Identify incorrect temperature values, and specify correct temperature values

Unlike other agents of deterioration (such as pests, pollutants, fire, etc.), where one wants none, or zero "agent," one cannot plan a goal of "zero temperature." One must determine the various incorrect temperatures before one knows what to control. Collecting large numbers of thermohygrograph records, and worrying whether the wiggly lines mean anything, is impossible without first assessing a collection's sensitivities (consult Tables 1 and 2). One thing is clear: humans are a very poor reference point. We like a temperature near 21°C, with no more than 2°C fluctuation if we are sitting. This setpoint is incorrect for most archival records and unstable modern plastics. The fluctuation limit is much more stringent, and resource wasteful, than needed for any collection.

Basic control: No moving parts, no machinery, no energy consumption!

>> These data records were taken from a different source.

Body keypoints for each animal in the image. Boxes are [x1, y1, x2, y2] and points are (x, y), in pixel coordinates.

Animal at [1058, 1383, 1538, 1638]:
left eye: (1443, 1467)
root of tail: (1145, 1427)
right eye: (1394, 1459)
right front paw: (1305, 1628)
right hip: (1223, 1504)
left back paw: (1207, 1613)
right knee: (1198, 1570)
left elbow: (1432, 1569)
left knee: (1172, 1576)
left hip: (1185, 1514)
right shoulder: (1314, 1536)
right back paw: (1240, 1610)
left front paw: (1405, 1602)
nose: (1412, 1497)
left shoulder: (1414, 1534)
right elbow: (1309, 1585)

• Ensure reliable walls, roof, windows, and doors have good insulation, and preferably high mass walls.
• In addition to the above, ensure that direct sunlight does not strike any materials, especially those listed as sensitive in Table 2, which will suffer from a single day of direct sun. With these two steps in place, almost all physical risks from incorrect temperature are avoided, but high-sensitivity materials, listed in Table 1, will still have very short lifetimes.
• Inspect archival film collections and separate rapidly decaying negatives (due to poor processing) from the bulk of the collection. Segregate all cellulose nitrate films, to prevent acidic attack of adjacent materials, and to reduce fire risk.
• Inspect mixed historic collections and modern art collections, and remove any rapidly decaying nitrates, plastics, rubber, and urethanes that may contaminate adjacent objects.

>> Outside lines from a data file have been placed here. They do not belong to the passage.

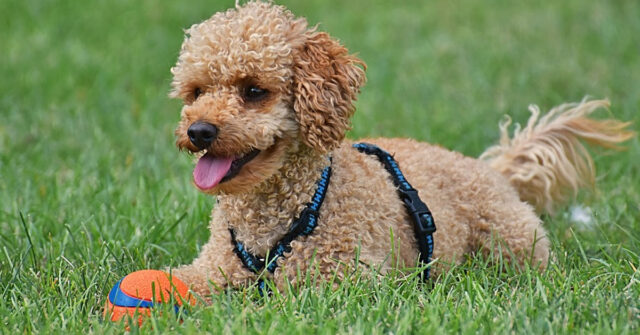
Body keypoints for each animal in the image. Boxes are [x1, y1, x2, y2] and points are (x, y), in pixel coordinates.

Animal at [165, 1, 632, 298]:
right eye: (196, 91)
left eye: (253, 91)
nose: (199, 131)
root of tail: (496, 171)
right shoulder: (212, 268)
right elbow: (184, 282)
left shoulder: (346, 284)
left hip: (512, 245)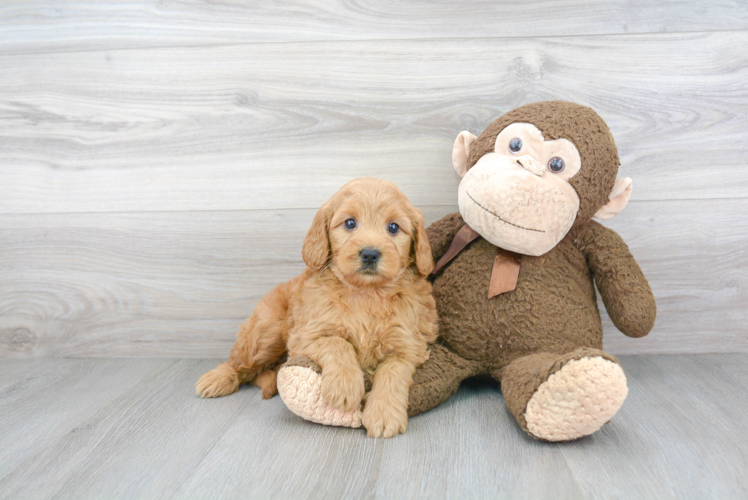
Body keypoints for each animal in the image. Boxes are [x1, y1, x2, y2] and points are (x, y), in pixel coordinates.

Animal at [196, 178, 436, 436]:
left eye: (393, 227)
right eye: (350, 223)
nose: (370, 254)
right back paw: (218, 379)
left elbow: (393, 372)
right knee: (241, 363)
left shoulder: (409, 345)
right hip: (268, 331)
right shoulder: (305, 335)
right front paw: (345, 386)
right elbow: (337, 343)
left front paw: (383, 414)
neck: (366, 293)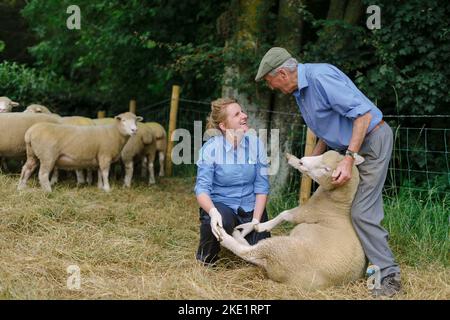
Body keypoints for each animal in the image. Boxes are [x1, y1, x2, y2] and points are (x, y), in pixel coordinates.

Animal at [217, 151, 366, 292]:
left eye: (326, 169)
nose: (303, 160)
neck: (339, 205)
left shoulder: (307, 211)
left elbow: (284, 215)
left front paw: (261, 226)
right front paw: (293, 160)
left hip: (281, 248)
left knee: (248, 252)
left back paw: (226, 236)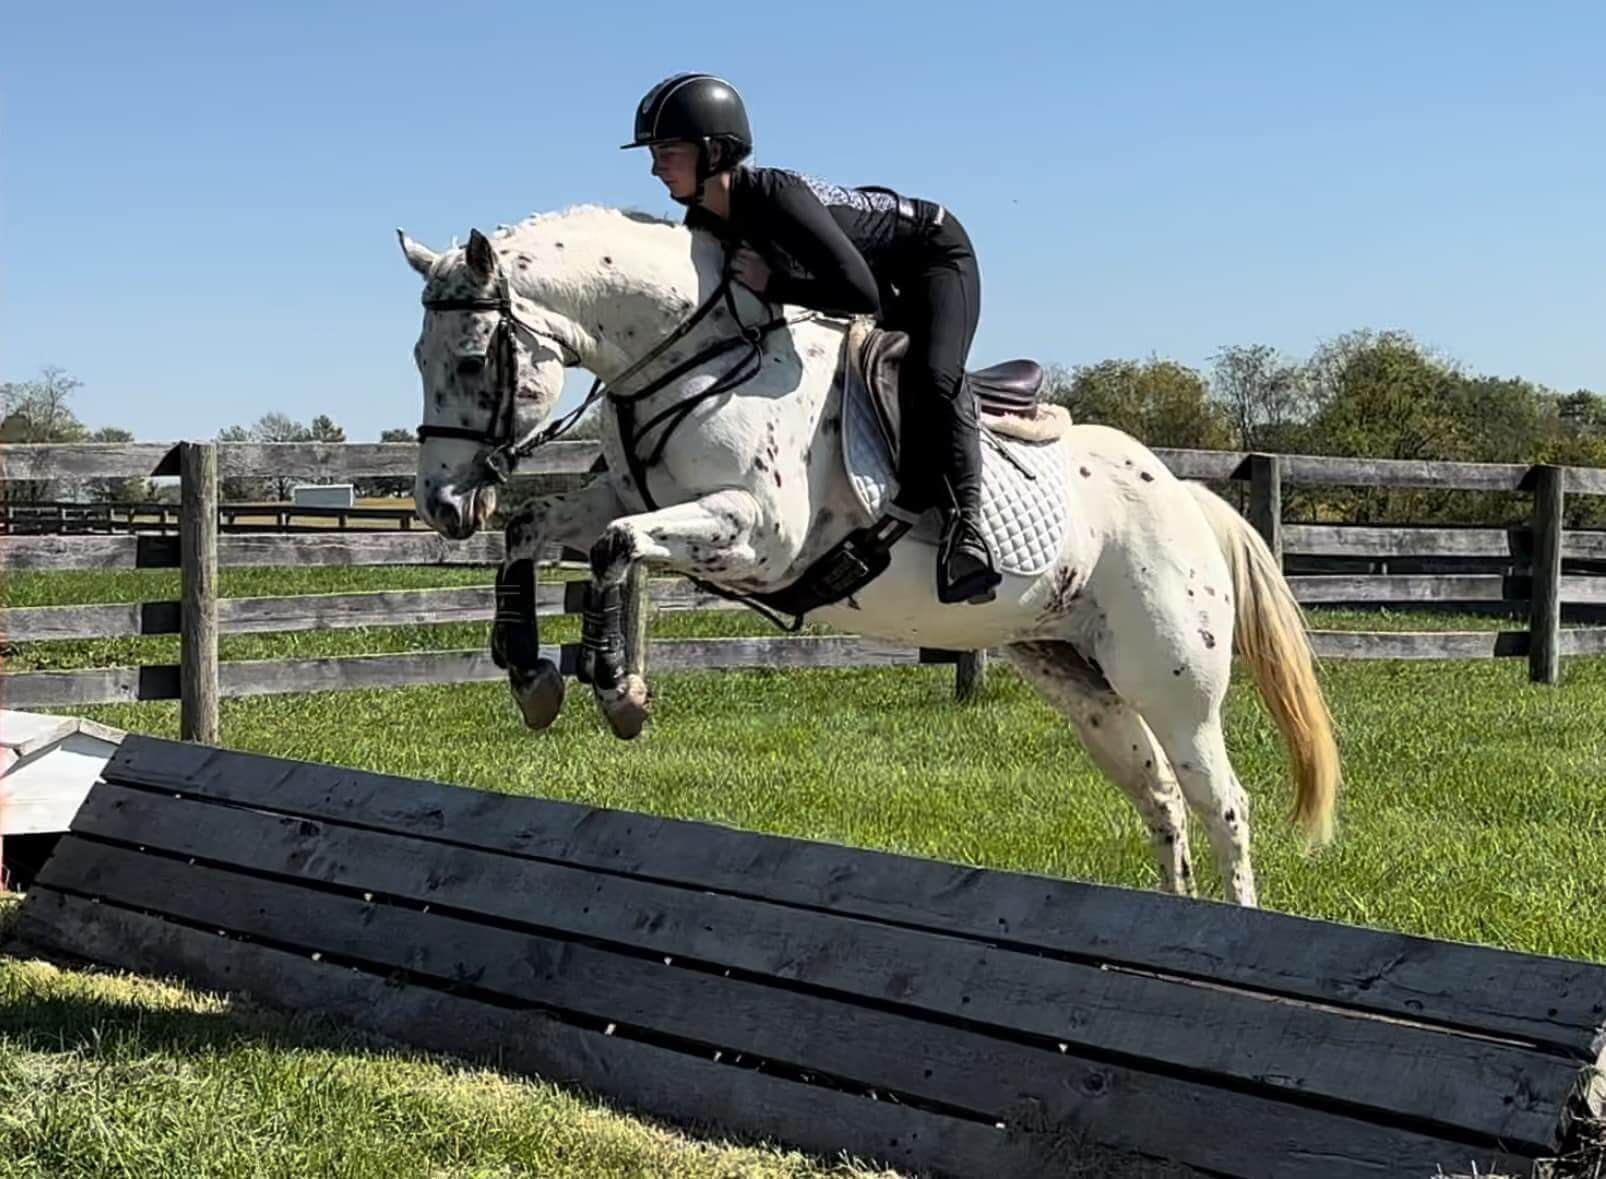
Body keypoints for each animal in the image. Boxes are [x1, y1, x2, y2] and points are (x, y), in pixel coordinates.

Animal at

Optimum control: Different collections, different situations, different control measures

• Follow basic control as above, plus integrate the following as needed:
• For archival collections and modern materials in mixed historic collections, identify the stability of the materials as listed in Table 1a and 1b, and provide cool or cold storage as required within the institution's mandate. Cold storage can range from a single-chest freezer storage (consult Vignette 2) to building-scale storage (see Wilhelm 1993 ). Groups of small museums should consider shared cold storage.
• For a mixed historic collection that has remained in an old building for many decades without noticeable change within the last decade, do not "improve" the control systems (e.g. add new components, or change their operation such as heating more in the winter than before), without carefully considering exactly what the current incorrect temperatures are and what evidence you have to believe they will cause more damage than the "improvements." Begin by ensuring the reliability and long-term maintenance of any current building elements and control systems, rather than changing the climate targets.
• When considering full-scale "building climate control," recognize the building envelope's limitations especially if it is of historic value itself. A table of five building types and their ability to tolerate climate controls is provided in ASHRAE (2003). For an overall philosophical approach to the dilemma, refer to the New Orleans Charter for Joint Preservation of Historic Structures and Artifacts of the Association for Preservation Technology International/American Institute for Conservation of Historic and Artistic Works (APT/AIC). Then select and implement an appropriate ASHRAE control setpoint and fluctuation level (ASHRAE 2003). (Consult Table 2 in the section Incorrect relative humidity.)
• When the objective is the display of travelling exhibitions, recognize that some major lending institutions require ASHRAE level A control, or sometimes AA (ASHRAE 2003). (Consult Table 2 in the section Incorrect relative humidity.) and LINK TO CCI ASHRAE PAGE Purpose-built rooms or buildings are usually required. Consider a "room within a room" or cocoon approach (ASHRAE 2003).